L'ÉTABLI
Du 05/04/2023 au 09/05/2023
D’après l’ouvrage de Robert Linhart
Quelques mois après Mai 68, l'élan révolutionnaire s'est quelque peu tari. Mais, pour certains, il ne demande qu'à être ravivé. C'est le cas de Robert, normalien et militant d'extrême-gauche. Promis à un poste d'enseignant, il décide de repousser sa nomination pour se faire embaucher, comme d'autres des ses camarades, en tant qu'ouvrier à la chaîne chez Citroën. Cette « infiltration » lui permettra de réveiller de l'intérieur la conscience politique des travailleurs. Les premiers temps sont ceux de l'adaptation. Quittant son cocon bourgeois, Robert découvre la répétitivité des tâches, les cadences insoutenables, le manque de matériel, la fatigue permanente. Surnommé « la momie » par ses collègues, en raison des bandages qui couvrent ses mains lacérées par le travail, il parvient difficilement à conserver son poste. Quand Citroën, pour compenser les accords de Grenelle, exige des ouvriers trois heures supplémentaires de travail par semaine à titre gracieux, Robert entrevoit la possibilité de relancer un mouvement social.

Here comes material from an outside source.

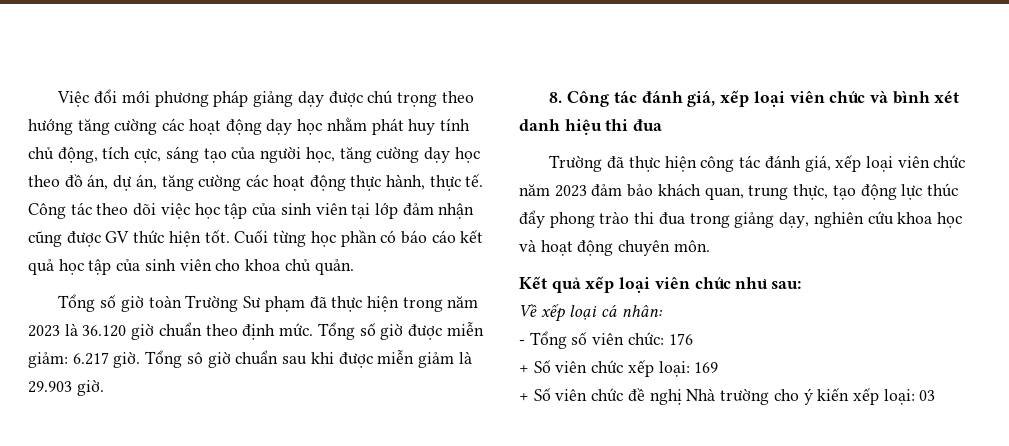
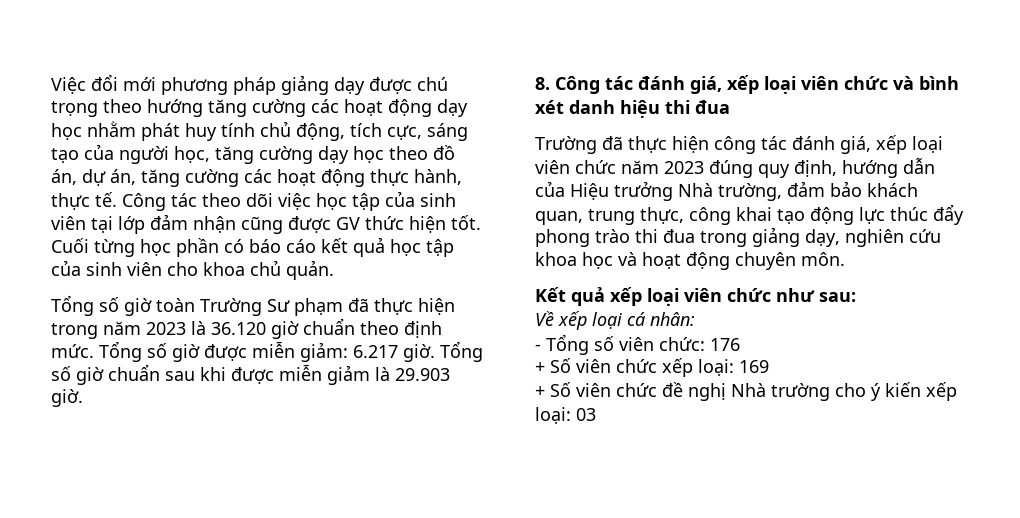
[186,352,203,364] sô -> [51,366,71,381] số
(587, 191) none -> [709,158,935,178] [535,181,782,201] đúng quy định, hướng dẫn của Hiệu trưởng Nhà trường,
(829, 192) none -> [689,207,772,225] công khai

Adapté du récit autobiographique de Robert Linhart, L'établi nous permet de retrouver Mathias Gokalp, plus de dix ans après Rien de personnel. Description très fine – et sensible – du travail et des ouvriers, reconstituant notamment la chaîne de fabrication d'une 2CV, le film interroge aussi l'engagement politique et les contradictions vécues par les « établis ». Portés par la volonté d'être les catalyseurs d'un possible mouvement ouvrier, ils sont également habités par la culpabilité de leur imposture. Loin d'un certain romantisme révolutionnaire, Gokalp pointe les difficultés, les frictions, les paradoxes. S'il désacralise une époque regardée aujourd'hui avec nostalgie, il montre aussi la solidarité comme une force politique. Un rappel nécessaire, aujourd'hui encore.